• Instruction A:
In the passage about Billy Corgan's stolen guitar, condense the paragraph that begins "About a year after Smashing Pumpkins issued" into a shorter version that keeps its main facts.
• Instruction B:
Write out the Corgan guitar passage word for word, everything from "On Tuesday, Corgan’s" down to "than 25 years.".
• Instruction C:
Extend the passage on Corgan's recovered guitar, continuing from its final sentence.

• Provided passage:
-*-*-
About a year after Smashing Pumpkins issued their fuzzy, trippy debut, Gish, a thief stole Billy Corgan’s favorite guitar. The band had just finished a gig at Detroit’s Saint Andrew’s Hall in June 1992 when a friend who was acting as a roadie told him, “Somebody just walked out the back door with your guitar.” It hadn’t even been five minutes since the band finished the show, as Corgan recalls. “I was like, ‘How is that even possible? Where’s security? Where were you?'” He filed a police report and offered a $10,000, no-questions-asked reward for its return.
For the past 27 years, he’s heard rumors of the guitar resurfacing. “It got to the point where you started not believing it, because you heard it so many times,” he tells Rolling Stone. “It was like the lost treasure of Blackbeard or something.”
On Tuesday, Corgan’s fortunes changed. A friend of his contacted him with a picture of a guitar that looked like the stolen instrument. But he was still incredulous because he’d been tricked before. “Somebody sent me a picture a couple of weeks ago of another one of my guitars, and I wrote the guy back and said, ‘How did you get my guitar?'” he says. “And he wrote back, ‘Oh, it’s a recreation.’ He’d literally gotten the same stickers, worn them down in the same way and scraped the paint so it looked worn. You could have fooled me.” So he decided to check it out in person. Sure enough, it was the early Seventies Fender Stratocaster that he had been looking for for more than 25 years.
-*-*-
• Raw data:

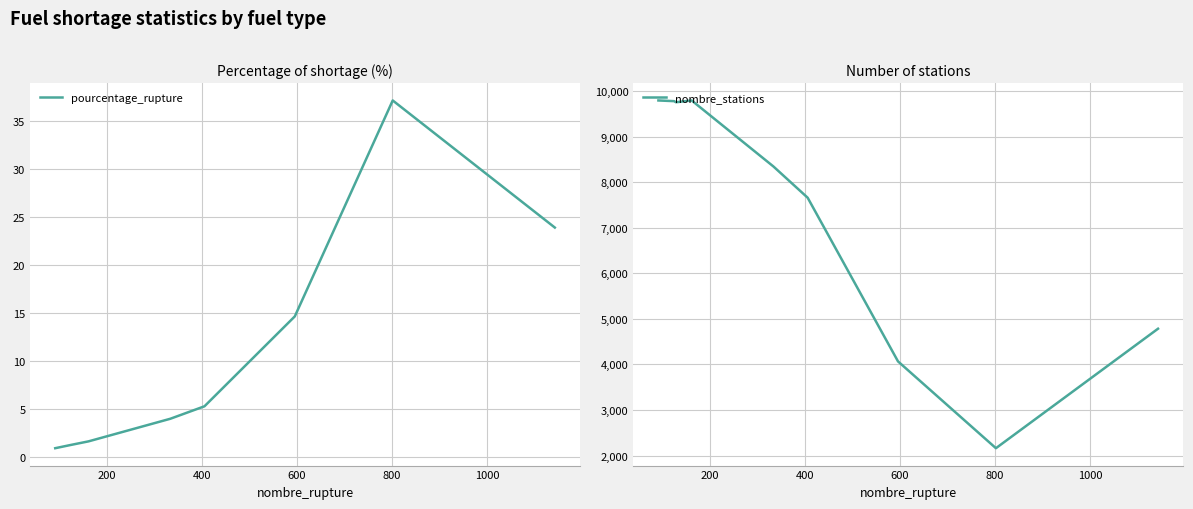

What is the lowest value of the nombre_stations series?

2161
-*-*-
• Response A:
In June 1992, about a year after Smashing Pumpkins released their debut, Gish, someone walked out the back door of Detroit's Saint Andrew's Hall with Billy Corgan's favorite guitar, less than five minutes after the band's show ended. Stunned that it could happen with no one stopping the thief, Corgan filed a police report and offered a $10,000, no-questions-asked reward for the guitar's return.

• Response B:
On Tuesday, Corgan’s fortunes changed. A friend of his contacted him with a picture of a guitar that looked like the stolen instrument. But he was still incredulous because he’d been tricked before. “Somebody sent me a picture a couple of weeks ago of another one of my guitars, and I wrote the guy back and said, ‘How did you get my guitar?'” he says. “And he wrote back, ‘Oh, it’s a recreation.’ He’d literally gotten the same stickers, worn them down in the same way and scraped the paint so it looked worn. You could have fooled me.” So he decided to check it out in person. Sure enough, it was the early Seventies Fender Stratocaster that he had been looking for for more than 25 years.

• Response C:
The good deed was done by Beth James, of Flushing, who paid $200 for it at a Detroit yard sale 10 years ago because she thought it would make a cool thing to hang on the wall of her basement. A friend had read a story about the stolen instrument and thought it resembled the one in James basement. James made a connection, this and that happened, Corgan opened the case, froze and said, "That's it."
The Fender has a distinctive paint job Corgan gave it, as well as other distinguishing marks. He's very happy to be back with his "lost love."